Zorica Zafirovska is a Macedonian artist based in Skopje where she earned her BFA at the Faculty of Fine Arts at the Ss. Cyril and Methodius University. Zafirovska has been tackling issues of marginality in the context of post-socialism and peripheral capitalism. Her past work has addressed human trafficking, invisibility, and neglect of Roma children in Skopje as well as gender issues in relation to dominant patriarchal values and institutions. Her multimedia practice employs drawing, installation, and video as well as critical use of found materials. Zafirovska is a co-founder and member of The Art InstitutFrik Banda and the female artist’s initiation Momi.

Border Crossing has been produced during Zafirovska’s two-month residency at Residency Unlimited, Brooklyn that she received as the winner of the Biannual Young Visual Artist Award Denes organized by The Contemporary Arts Centre (CAC), Residency Unlimited, New York, and supported from The Trust for Mutual Understanding.

Selected solo projects include Personal/Impersonal at Serious Interest Agency Gallery (Sia), Skopje, Macedonia (2015); Make a personal plan to fight patriarchal domination!, a public art project in the streets of Prague, Zagreb and Skopje (2015); Invisible exhibition for the INVISIBLES, Dom na gradeznicite, Gallery Kora (2013).
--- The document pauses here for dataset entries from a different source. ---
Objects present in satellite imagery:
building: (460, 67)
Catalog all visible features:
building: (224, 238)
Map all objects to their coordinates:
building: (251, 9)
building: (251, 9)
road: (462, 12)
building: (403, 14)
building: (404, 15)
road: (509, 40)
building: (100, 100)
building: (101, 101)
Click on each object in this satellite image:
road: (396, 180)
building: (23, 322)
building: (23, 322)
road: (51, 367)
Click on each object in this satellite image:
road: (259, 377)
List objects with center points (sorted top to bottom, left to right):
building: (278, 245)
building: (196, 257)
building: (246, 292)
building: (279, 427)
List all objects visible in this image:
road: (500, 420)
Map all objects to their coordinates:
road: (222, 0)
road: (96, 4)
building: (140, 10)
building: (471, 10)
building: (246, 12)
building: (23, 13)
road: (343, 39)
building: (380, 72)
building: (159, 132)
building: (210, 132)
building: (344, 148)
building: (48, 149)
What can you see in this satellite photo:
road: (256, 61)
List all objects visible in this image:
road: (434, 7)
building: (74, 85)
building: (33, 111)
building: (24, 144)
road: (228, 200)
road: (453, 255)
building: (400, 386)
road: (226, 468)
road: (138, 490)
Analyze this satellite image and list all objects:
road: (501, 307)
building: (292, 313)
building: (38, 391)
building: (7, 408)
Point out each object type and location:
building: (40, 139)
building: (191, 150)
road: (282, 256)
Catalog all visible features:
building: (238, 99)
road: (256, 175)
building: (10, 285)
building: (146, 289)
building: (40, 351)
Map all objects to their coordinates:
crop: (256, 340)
Her work is also included in the following recent group exhibitions: Chifte Amam, Biannual Young Visual Artist Award, National Gallery, Skopje, Macedonia (2016); Like a snow ball…, Momi Iniciation, Faculty of Fine Arts Gallery, Skopje, Macedonia (2015); Resist! What? Gallery Karas, Zagreb, Croatia (2014); To persist in the circle, Cultural Informative Center (KIC), Skopje, Macedonia (2014); Body that remembers, XV Winter Salon of DLUM (2014); With/in/significant other curated by Isin Önol, Galerie Peithner-Lichtenfels, Vienna, Austria (2014).